··· STORED RECORDS ···
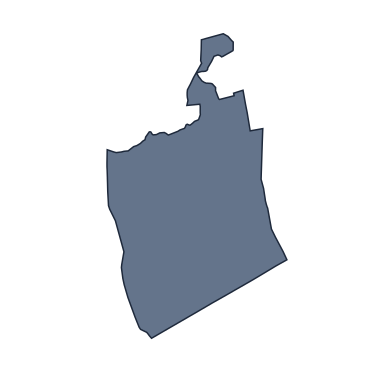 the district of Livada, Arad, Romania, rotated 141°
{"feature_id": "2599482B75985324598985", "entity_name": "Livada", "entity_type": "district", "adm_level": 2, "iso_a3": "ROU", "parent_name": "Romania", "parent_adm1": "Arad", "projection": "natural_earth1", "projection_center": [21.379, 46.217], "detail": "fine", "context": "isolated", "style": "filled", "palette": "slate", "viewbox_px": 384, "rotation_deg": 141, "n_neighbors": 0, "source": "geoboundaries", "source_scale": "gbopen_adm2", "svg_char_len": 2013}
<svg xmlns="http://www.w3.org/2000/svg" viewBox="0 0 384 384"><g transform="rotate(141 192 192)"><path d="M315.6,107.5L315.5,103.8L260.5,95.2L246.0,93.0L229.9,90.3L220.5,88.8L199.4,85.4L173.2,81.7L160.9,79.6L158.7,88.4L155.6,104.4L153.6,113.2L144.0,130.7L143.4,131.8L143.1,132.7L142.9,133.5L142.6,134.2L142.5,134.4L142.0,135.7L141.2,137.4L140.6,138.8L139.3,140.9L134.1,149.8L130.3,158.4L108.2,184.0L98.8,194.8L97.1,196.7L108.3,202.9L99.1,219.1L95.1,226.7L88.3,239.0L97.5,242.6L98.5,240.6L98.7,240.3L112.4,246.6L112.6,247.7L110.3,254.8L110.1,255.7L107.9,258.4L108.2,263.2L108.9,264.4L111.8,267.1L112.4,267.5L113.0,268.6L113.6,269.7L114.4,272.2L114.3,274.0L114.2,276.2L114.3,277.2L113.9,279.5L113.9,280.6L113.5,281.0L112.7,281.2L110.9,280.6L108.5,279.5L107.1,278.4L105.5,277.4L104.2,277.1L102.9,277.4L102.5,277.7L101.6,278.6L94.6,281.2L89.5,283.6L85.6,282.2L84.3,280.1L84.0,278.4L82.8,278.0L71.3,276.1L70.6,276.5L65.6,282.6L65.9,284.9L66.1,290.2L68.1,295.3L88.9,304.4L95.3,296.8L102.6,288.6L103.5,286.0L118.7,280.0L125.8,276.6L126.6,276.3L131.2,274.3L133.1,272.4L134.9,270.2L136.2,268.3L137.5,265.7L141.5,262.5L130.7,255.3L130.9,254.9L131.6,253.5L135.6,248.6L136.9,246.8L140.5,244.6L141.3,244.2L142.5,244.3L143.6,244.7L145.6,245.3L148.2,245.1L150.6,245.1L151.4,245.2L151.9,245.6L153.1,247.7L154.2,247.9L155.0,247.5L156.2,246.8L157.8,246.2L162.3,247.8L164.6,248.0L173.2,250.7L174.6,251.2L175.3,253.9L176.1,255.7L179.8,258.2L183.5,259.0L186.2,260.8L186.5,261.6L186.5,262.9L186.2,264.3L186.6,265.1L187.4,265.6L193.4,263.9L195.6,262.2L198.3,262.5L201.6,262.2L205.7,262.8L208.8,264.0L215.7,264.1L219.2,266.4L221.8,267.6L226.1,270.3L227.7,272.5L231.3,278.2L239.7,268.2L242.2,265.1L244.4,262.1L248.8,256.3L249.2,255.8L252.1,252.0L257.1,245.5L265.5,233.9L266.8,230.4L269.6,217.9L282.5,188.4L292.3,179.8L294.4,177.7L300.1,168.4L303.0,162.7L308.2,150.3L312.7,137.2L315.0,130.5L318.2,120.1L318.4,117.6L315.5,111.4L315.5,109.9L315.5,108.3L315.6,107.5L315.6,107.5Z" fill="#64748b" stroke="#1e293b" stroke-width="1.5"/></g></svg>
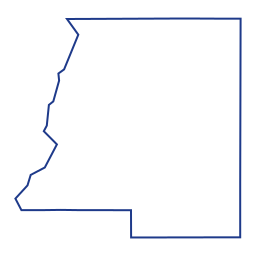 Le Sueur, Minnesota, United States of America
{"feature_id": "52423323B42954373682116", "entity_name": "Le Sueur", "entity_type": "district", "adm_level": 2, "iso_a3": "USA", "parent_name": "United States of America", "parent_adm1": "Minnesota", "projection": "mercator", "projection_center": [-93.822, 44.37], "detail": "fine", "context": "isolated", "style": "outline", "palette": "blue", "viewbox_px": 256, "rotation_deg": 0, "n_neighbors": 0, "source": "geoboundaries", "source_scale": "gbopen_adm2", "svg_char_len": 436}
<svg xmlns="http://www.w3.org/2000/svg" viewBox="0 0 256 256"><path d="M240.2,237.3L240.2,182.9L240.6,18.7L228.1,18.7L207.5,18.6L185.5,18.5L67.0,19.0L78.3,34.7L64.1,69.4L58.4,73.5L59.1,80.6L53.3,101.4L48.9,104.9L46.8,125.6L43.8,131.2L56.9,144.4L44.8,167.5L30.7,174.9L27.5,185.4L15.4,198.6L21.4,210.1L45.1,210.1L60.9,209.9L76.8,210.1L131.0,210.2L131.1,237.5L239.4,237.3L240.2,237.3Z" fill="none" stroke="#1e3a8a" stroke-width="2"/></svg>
···
EXERCISE BRIEF: State how many lines of the records above contain the string "palette". Case counts, and the reply is the number alone.

EXPECTED ANSWER: 2